The judge’s legal rationale seems less than compelling. The comptroller, said Bates, has no standing to sue the executive branch because he "has suffered no personal injury as a private citizen" from Cheney’s refusal to surrender the records, "and any institutional injury exists only in his capacity as an agent of Congress-an entity that itself has issued no subpoena to obtain the information and given no expression of support for the pursuit of this action." True enough. But a 1980 act of Congress delegates broad, generic authority to the comptroller to sue the executive branch for documents and other information in cases like this one. Judicial precedents and historical practice alike establish that Congress can delegate its investigative powers to its agents, including House and Senate committees as well as the GAO. So this decision does not merely thwart Congress’s "agent." It effectively guts Congress’s oversight apparatus.
This is the first lawsuit the GAO has filed since its creation in 1921; the agency has not needed to sue in the past because the executive branch has generally provided the information it sought or has negotiated a compromise. The GAO’s leverage in such negotiations has been largely a function of its ability to threaten a lawsuit. And while no court has ever ordered the executive to hand over documents sought by Congress or its agents, the Supreme Court has never said never.

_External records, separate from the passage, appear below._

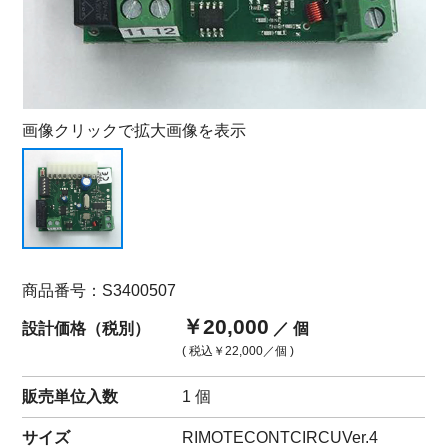
画像クリックで拡大画像を表示
商品番号：S3400507
￥20,000
設計価格（税別）
／ 個
( 税込
￥22,000
／個 )
販売単位入数
1 個
サイズ
RIMOTECONTCIRCUVer.4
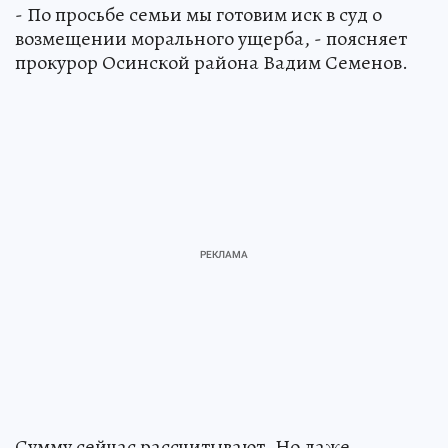
- По просьбе семьи мы готовим иск в суд о
возмещении морального ущерба, - поясняет
прокурор Осинской района Вадим Семенов.
Сумму сейчас рассчитывают. Но даже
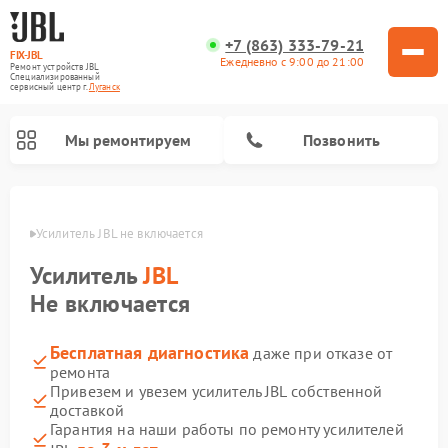
+7 (863) 333-79-21
FIX-JBL
Ежедневно с 9:00 до 21:00
Ремонт устройств JBL
Специализированный
cервисный центр г.
Луганск
Мы ремонтируем
Позвонить
анске
Усилитель JBL не включается
Усилитель
JBL
Не включается
Бесплатная диагностика
даже при отказе от
Ремонт акустических систем JBL
Ремонт проигрывателей винила JBL
Ремонт портативных колонок JBL
ремонта
Привезем и увезем усилитель JBL собственной
доставкой
Гарантия на наши работы по ремонту усилителей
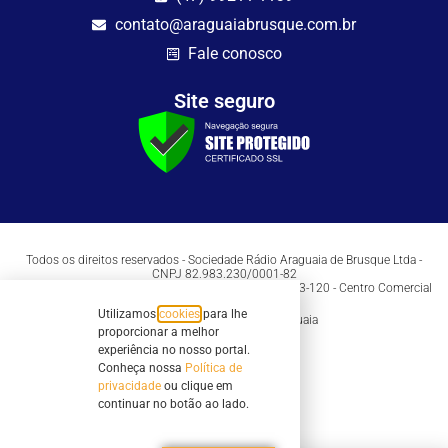
contato@araguaiabrusque.com.br
Fale conosco
Site seguro
Todos os direitos reservados - Sociedade Rádio Araguaia de Brusque Ltda -
CNPJ 82.983.230/0001-82
Mathilde Hoffmann, 66 - Centro II, Brusque, SC - 88353-120 - Centro Comercial
Geschäftshaus - Sl 21/22
Utilizamos
cookies
para lhe
Copyright © 2026 | Rádio Araguaia
proporcionar a melhor
experiência no nosso portal.
Conheça nossa
Política de
privacidade
ou clique em
continuar no botão ao lado.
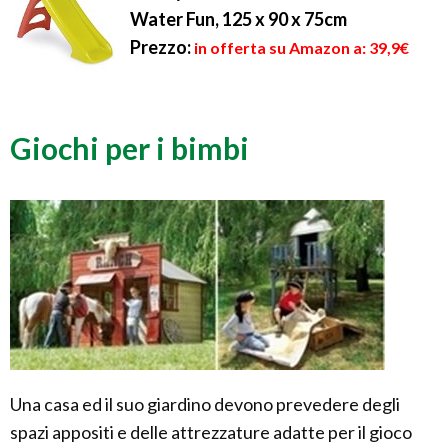
Water Fun, 125 x 90 x 75cm
Prezzo:
in offerta su Amazon a: 39,9€
Giochi per i bimbi
Una casa ed il suo giardino devono prevedere degli
spazi appositi e delle attrezzature adatte per il gioco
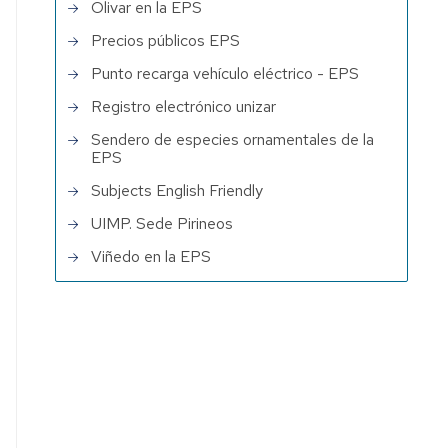
Olivar en la EPS
Precios públicos EPS
Punto recarga vehículo eléctrico - EPS
Registro electrónico unizar
Sendero de especies ornamentales de la
EPS
Subjects English Friendly
UIMP. Sede Pirineos
Viñedo en la EPS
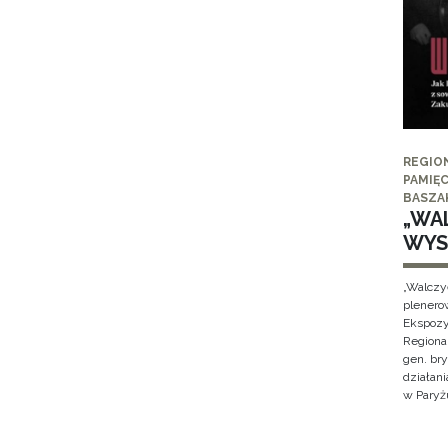
REGIO
PAMIĘC
BASZA
„WAL
WYS
„Walczy
plenero
Ekspozy
Regiona
gen. br
działan
w Paryżu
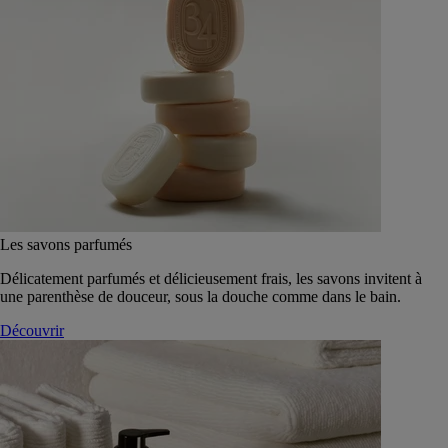
Les savons parfumés
Délicatement parfumés et délicieusement frais, les savons invitent à
une parenthèse de douceur, sous la douche comme dans le bain.
Découvrir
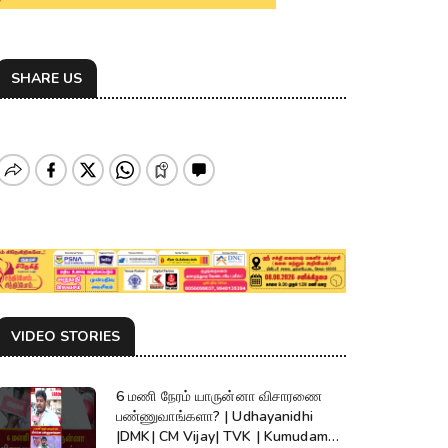
SHARE US
VIDEO STORIES
6 மணி நேரம் யாருன்னா விசாரணை
பண்ணுவாங்களா? | Udhayanidhi
|DMK| CM Vijay| TVK | Kumudam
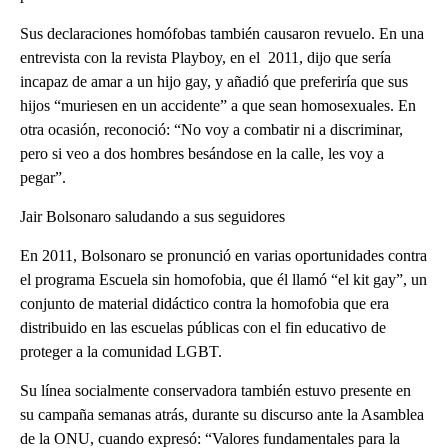
Sus declaraciones homófobas también causaron revuelo. En una
entrevista con la revista Playboy, en el 2011, dijo que sería
incapaz de amar a un hijo gay, y añadió que preferiría que sus
hijos “muriesen en un accidente” a que sean homosexuales. En
otra ocasión, reconoció: “No voy a combatir ni a discriminar,
pero si veo a dos hombres besándose en la calle, les voy a
pegar”.
Jair Bolsonaro saludando a sus seguidores
En 2011, Bolsonaro se pronunció en varias oportunidades contra
el programa Escuela sin homofobia, que él llamó “el kit gay”, un
conjunto de material didáctico contra la homofobia que era
distribuido en las escuelas públicas con el fin educativo de
proteger a la comunidad LGBT.
Su línea socialmente conservadora también estuvo presente en
su campaña semanas atrás, durante su discurso ante la Asamblea
de la ONU, cuando expresó: “Valores fundamentales para la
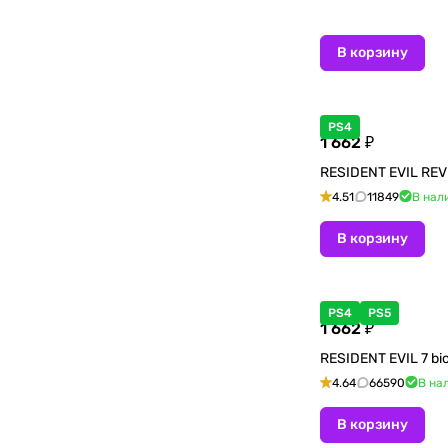
В корзину
PS4
1 662 ₽
RESIDENT EVIL RE
4.51
11849
В нал
В корзину
PS4
PS5
1 662 ₽
RESIDENT EVIL 7 bi
4.64
66590
В на
В корзину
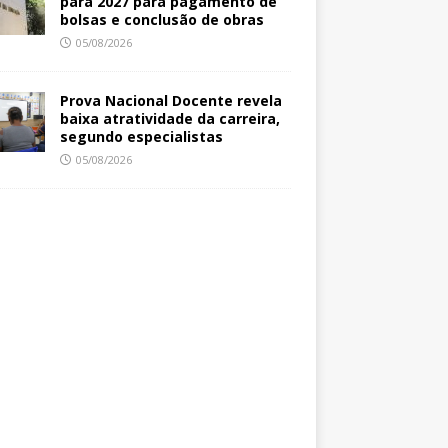
para 2027 para pagamento de
bolsas e conclusão de obras
05/08/2026
Prova Nacional Docente revela
baixa atratividade da carreira,
segundo especialistas
05/08/2026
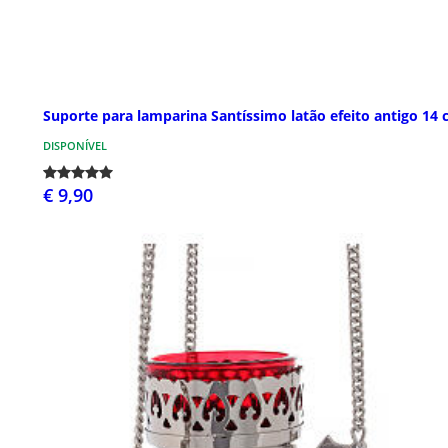
Suporte para lamparina Santíssimo latão efeito antigo 14
DISPONÍVEL
€ 9,90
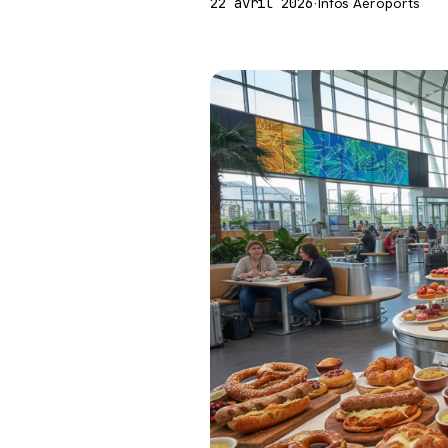
22 avril 2026
·
Infos Aéroports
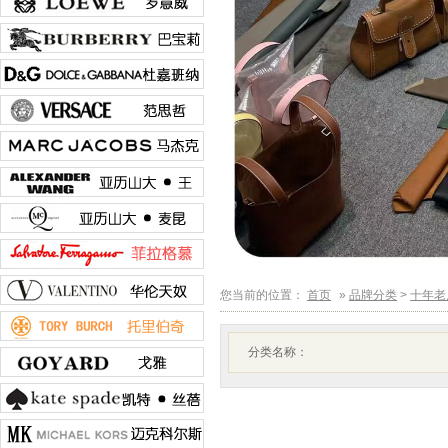
您当前的位置：
首页
»
品牌分类
>
十年老
分类名称：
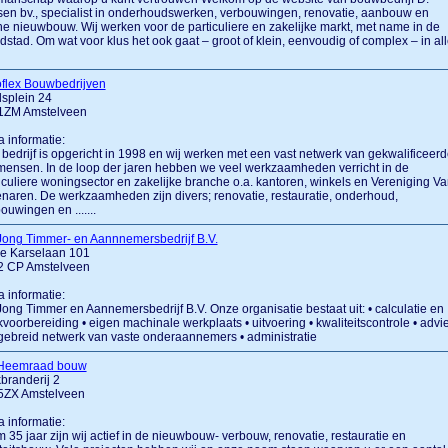
en bv., specialist in onderhoudswerken, verbouwingen, renovatie, aanbouw en
ne nieuwbouw. Wij werken voor de particuliere en zakelijke markt, met name in de
stad. Om wat voor klus het ook gaat – groot of klein, eenvoudig of complex – in al
oflex Bouwbedrijven
splein 24
1ZM Amstelveen
a informatie:
bedrijf is opgericht in 1998 en wij werken met een vast netwerk van gekwalificeer
ensen. In de loop der jaren hebben we veel werkzaamheden verricht in de
iculiere woningsector en zakelijke branche o.a. kantoren, winkels en Vereniging V
naren. De werkzaamheden zijn divers; renovatie, restauratie, onderhoud,
ouwingen en .......
Jong Timmer- en Aannnemersbedrijf B.V.
e Karselaan 101
2 CP Amstelveen
a informatie:
ong Timmer en Aannemersbedrijf B.V. Onze organisatie bestaat uit: • calculatie en
voorbereiding • eigen machinale werkplaats • uitvoering • kwaliteitscontrole • advi
tgebreid netwerk van vaste onderaannemers • administratie
Heemraad bouw
branderij 2
5ZX Amstelveen
a informatie:
 35 jaar zijn wij actief in de nieuwbouw- verbouw, renovatie, restauratie en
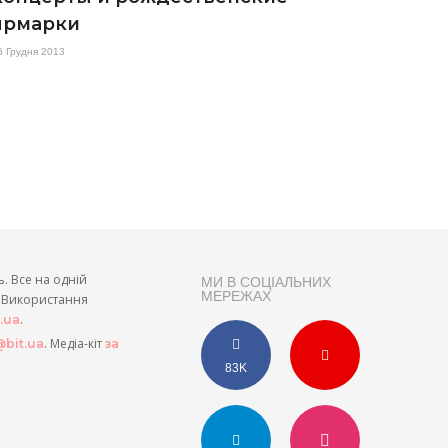
ярмарки
6 Грудня 2013
ь. Все на одній
МИ В СОЦІАЛЬНИХ
МЕРЕЖАХ
и. Використання
.
t.ua
. Медіа-кіт
bit.ua
за
83K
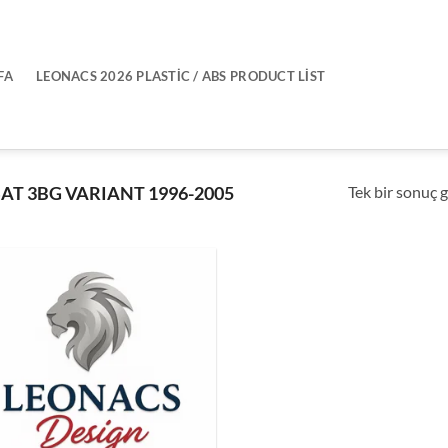
FA
LEONACS 2026 PLASTIC / ABS PRODUCT LIST
Tek bir sonuç g
AT 3BG VARIANT 1996-2005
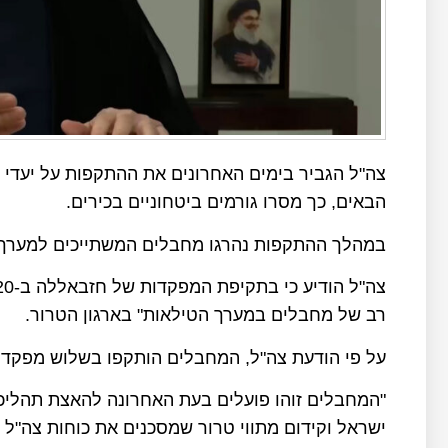
צה"ל הגביר בימים האחרונים את ההתקפות על יעדי ח
הבאים, כך מסרו גורמים ביטחוניים בכירים.
במהלך ההתקפות נהרגו מחבלים המשתייכים למערך 
רב של מחבלים במערך הטילאות" בארגון הטרור.
על פי הודעת צה"ל, המחבלים הותקפו בשלוש מפקדות
"המחבלים זוהו פועלים בעת האחרונה להאצת תהליכי 
ישראל וקידום מתווי טרור שמסכנים את כוחות צה"ל ו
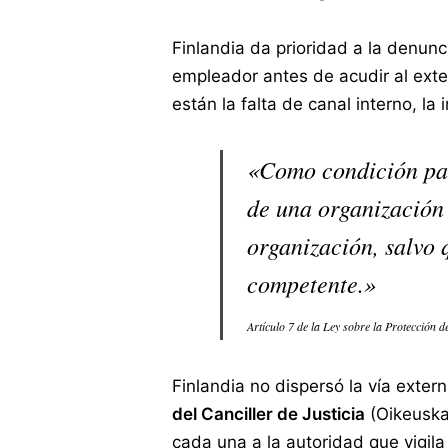
Finlandia da prioridad a la denun
empleador antes de acudir al exter
están la falta de canal interno, la
«Como condición para
de una organización 
organización, salvo
competente.»
Artículo 7 de la Ley sobre la Protección 
Finlandia no dispersó la vía ext
del Canciller de Justicia
(Oikeuskan
cada una a la autoridad que vigil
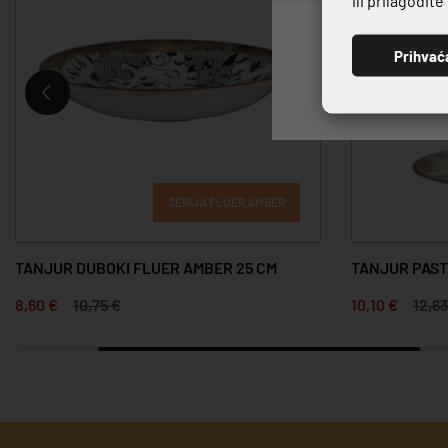
Prihvać
SERIJA FLUER AMBER
TANJUR DUBOKI FLUER AMBER 25 CM
TANJUR PAST
8,60 €
10,75 €
10,10 €
12,63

If the Bates ruling stands, the executive branch will have the trump card in every negotiation. It will always be able to tell the GAO, "So sue us," knowing that the GAO cannot sue. This could lead to rejection of even the most reasonable requests for information, and hinder the GAO even in carrying out its core function of auditing how government agencies spend congressional appropriations.
The appeals court should rule for the GAO on the standing issue and send the case back to Judge Bates to sort out Cheney’s various alternative arguments for dismissing the lawsuit. It should also deliver a strong hint that the administration risks a humiliating loss on all of those arguments unless it negotiates a settlement. The administration could also invoke a defense that it has so far shunned: executive privilege. It has argued in court papers that it should not be driven back on a claim of executive privilege because that would "expend political capital." So it would. Indeed, an executive privilege claim on these facts-which would presumably have to rest on the argument that the president’s ability to serve the nation would be compromised by disclosure of the names of private fat cats consulted by Cheney’s task force-would invite both political derision and judicial rejection. So it should.